I wouldn't be too sure that after what happened yesterday that Mr. Goran, or some of his more hotheaded compatriots, aren't going to be tempted to do what the Sunnis want them to do.

Ex Post Pax Petraeus?

Before these latest horrific attacks even took place, the military was already covering their asses by warning that the insurgents or AQI would be staging large camera grabbing attacks like these in the run-up to Petreaus' and Ryan Crocker's report to Congress in September. The PR strategy this time, as it has been every other time, will be to blow off this latest outrage as another example of ongoing success, but I don't know if it’s going to fly this time.

If at this late date 30,000 extra troops can't stop the insurgents from bombing the infrastructure at will; AQI from killing hundreds at a time; or the prevent the Shiites from just waltzing into highly guarded compounds and government buildings and kidnapping government officials whenever they feel like it, then what's the point? Maj. Gen. Rick Lynch excuse for the military's inability to stop any of this is: "As we surged the enemy surged." But our surge was supposed to stop their surging, wasn't that the whole point? Mission not accomplished.

What I'm really wondering about is how Petraeus & Co. plans on keeping the lid on Nineveh and Kirkuk while they're still engaged up to their eyeballs in Baghdad, Diyala and Diwaniya. And soon enough US forces will be needed down south in Basra, too, to cover our vital supply lines to Kuwait after the British go.

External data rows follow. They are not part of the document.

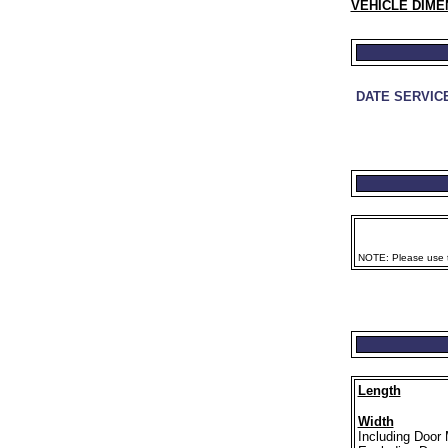
VEHICLE DIME
DATE SERVIC
NOTE: Please use th
Length
Width
Including Door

Because, the British are going soon, and we're not about to let the Iranians move right into a vacuum in Basra. That's not only on the way to Kuwait, but it's also where the only outlet to the Gulf sea is and, oh yes, most of the oil.

If I'm General Patraeus, I'm thinking, why didn't I "take that civilian job."

[Extra note: I haven't read this anywhere, but when you take into account the growing number of attacks on Kurdish targets in Mosul, Kirkuk and on into the Kurdish autonomous region in Irbil, one might get the idea that the Turks had something to do with what's going on. They certainly can't be crying into their beers about a little destabilization in the previously very stable Kurdish region. A preoccupied Pashmerga further south makes the Turkish army's job easier against the PKK on their south-eastern border. I ain't saying this is so, but its food for thought.]